BRAMPTON, Ont. - Walter White is back for a few final episodes before — presumably — heading toward the light. Will he bring television along with him?
There was plenty of talk on the recent Television Critics Association press tour in Los Angeles about the upcoming "Breaking Bad" finale and about whether TV has become too dark.
"I can't imagine a protagonist darker than Walter White," said FX Network president John Landgraf. "The nuclear arms race for darkness is over."
Landgraf was half kidding. In a decade of programming FX, he's never ordered a scripted comedy or drama which didn't wind up with a mature audience rating. His network's No. 1 series is "Sons of Anarchy," one of the darkest, most violent shows on TV today. His "American Horror Story" is heading into a third season. He's just ordered US$100-million worth of programming to be shot in Canada, including "The Strain," a Toronto-based vampire saga. It won't be for kids: "What 'The Shield' did for cop shows," he says, "this will do for vampire shows."
Still, other network executives voiced the opinion at the annual summer gathering of critics that the pendulum may be swinging in a lighter direction. David Nevins, the president of Showtime network, told critics he sees the hero of his new drama "Ray Donovan" as more of "a guy in the middle," nowhere near as hair-trigger evil as serial killer Dexter Morgan, mob boss Tony Soprano or drug lord White.
"I sort of felt it was necessary to have a little bit of a correction of the pendulum swing back to the middle," Nevins told critics. "I don't think you can keep going further left of what Bryan Cranston is doing on 'Breaking Bad.'"
Dark lead characters aren't just on cable. Kevin Bacon's grim serial killer drama "The Following" was one of the top new network shows last season in the U.S. and Canada. "Hannibal," a shot-in-Toronto prequel to "Silence of the Lambs," will be back on NBC. One of the most talked about shows for fall, NBC's "The Blacklist," stars James Spader ("Boston Legal") as a creepy and charming most-wanted criminal.
The business of pushing the boundaries of how "anti" a hero can be seems firmly entrenched. If there was any doubt, one need only look at the commercials which played through that final season premiere of "Breaking Bad."
Seen live, the Sunday night episode seemed part of some dark and relentless pop culture assault. The episode started with a recap showing the murder of a central character, shot dead in his car.

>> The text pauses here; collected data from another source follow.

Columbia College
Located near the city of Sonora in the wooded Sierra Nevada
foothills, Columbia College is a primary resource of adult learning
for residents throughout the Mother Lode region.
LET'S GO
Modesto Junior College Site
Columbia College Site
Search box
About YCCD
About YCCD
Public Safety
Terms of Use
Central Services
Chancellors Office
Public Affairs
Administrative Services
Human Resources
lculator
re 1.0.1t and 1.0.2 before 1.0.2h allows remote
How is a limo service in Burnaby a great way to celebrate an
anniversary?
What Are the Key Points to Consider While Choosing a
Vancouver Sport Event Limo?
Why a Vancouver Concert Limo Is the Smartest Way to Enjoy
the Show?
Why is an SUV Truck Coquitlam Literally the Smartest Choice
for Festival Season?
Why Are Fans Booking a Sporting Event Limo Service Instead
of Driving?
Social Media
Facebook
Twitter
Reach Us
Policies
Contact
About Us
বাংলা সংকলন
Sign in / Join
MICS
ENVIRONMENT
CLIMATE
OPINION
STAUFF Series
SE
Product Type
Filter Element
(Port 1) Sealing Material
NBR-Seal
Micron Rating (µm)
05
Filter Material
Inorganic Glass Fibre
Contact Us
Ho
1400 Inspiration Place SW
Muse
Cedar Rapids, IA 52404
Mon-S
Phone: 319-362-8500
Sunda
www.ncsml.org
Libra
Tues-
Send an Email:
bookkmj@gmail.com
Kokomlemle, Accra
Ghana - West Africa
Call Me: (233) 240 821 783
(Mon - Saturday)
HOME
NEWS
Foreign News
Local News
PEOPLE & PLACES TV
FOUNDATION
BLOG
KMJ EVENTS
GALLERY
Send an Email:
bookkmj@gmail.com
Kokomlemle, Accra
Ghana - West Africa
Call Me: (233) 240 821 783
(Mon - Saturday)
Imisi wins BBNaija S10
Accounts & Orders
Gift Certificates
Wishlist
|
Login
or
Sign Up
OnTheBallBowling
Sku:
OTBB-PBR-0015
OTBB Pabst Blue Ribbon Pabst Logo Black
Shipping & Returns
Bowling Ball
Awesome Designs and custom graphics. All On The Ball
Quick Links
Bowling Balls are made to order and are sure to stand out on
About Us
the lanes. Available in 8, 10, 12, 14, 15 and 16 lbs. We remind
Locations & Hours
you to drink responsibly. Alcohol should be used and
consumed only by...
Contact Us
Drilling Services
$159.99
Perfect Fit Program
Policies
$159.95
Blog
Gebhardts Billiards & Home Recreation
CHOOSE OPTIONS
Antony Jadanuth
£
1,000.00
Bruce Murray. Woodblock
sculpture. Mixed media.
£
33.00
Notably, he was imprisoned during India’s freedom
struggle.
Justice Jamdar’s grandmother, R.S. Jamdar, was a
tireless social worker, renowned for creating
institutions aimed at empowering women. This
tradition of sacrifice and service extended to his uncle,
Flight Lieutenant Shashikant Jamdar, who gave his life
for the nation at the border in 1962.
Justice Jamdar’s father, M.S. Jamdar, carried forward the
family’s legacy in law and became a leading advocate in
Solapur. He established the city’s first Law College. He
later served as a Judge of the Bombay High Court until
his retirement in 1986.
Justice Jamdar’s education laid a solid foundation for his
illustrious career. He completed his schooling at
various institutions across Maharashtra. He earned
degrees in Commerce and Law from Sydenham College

At the first ad break, there was a commercial for the violent cartoon "Kick-Ass 2" followed by a spot promoting a video game rated M for mature. "I will become what you fear most," boomed a voice-over for "Tom Clancy's Splinter Cell Blacklist." "I will find you and I will silence you."
During the rest of the "Breaking Bad" episode, there were two ads in the Toronto market promoting a home security system, a plug for AMC's "Mob Week" and an ad for the upcoming movie "Paranoia." AMC also ran spots flagging their upcoming Detroit-based drama "Low Winter Sun," a series about murder and police corruption.
Scared yet? Basically there was plenty of proof that there are advertisers who welcome the opportunity to present products in a dark, scary TV environment.
Especially when viewers show up in record numbers. The season premiere of "Breaking Bad" drew 5.9 million U.S. viewers to AMC, a record audience for the series.
Still, even Morgan and White have their lighter moments. Peter Raymont, executive producer of CBC's "Cracked," says his drama about a special police crimes unit will have a lighter tone next season. The Toronto-based series returns Sept. 30 on CBC.
Raymont, who has sold the series to cable channel Reelz in the U.S. as well as to networks in France and Germany, says he got notes from the networks suggesting some season one episodes were too dark.
"It's always tricky when dealing with mental illness and mental health," says Raymont of "Cracked." His main character, Det. Aidan Black (David Sutcliffe), is dealing with post-traumatic stress disorder and many of the crimes he investigates involve people with mental illnesses or psychiatric disorders.
"I don't know if lighter is the right word, but I think it's important to leave people with a sense of hope," says Raymont.
The lightness is also achieved through the banter between Black and new character Dr. Clara Malone, played by Brooke Nevin, who brings a "light spirit" to the proceedings.
"There are definitely bits of angst and anguish in each episode, but at the end of the day there should also be a sense of resolution, of accomplishment and helping."
That might be too much to expect from Walter White, who seems headed for a Tony Soprano-style fade to black.
Bill Brioux is a freelance TV columnist based in Brampton, Ont.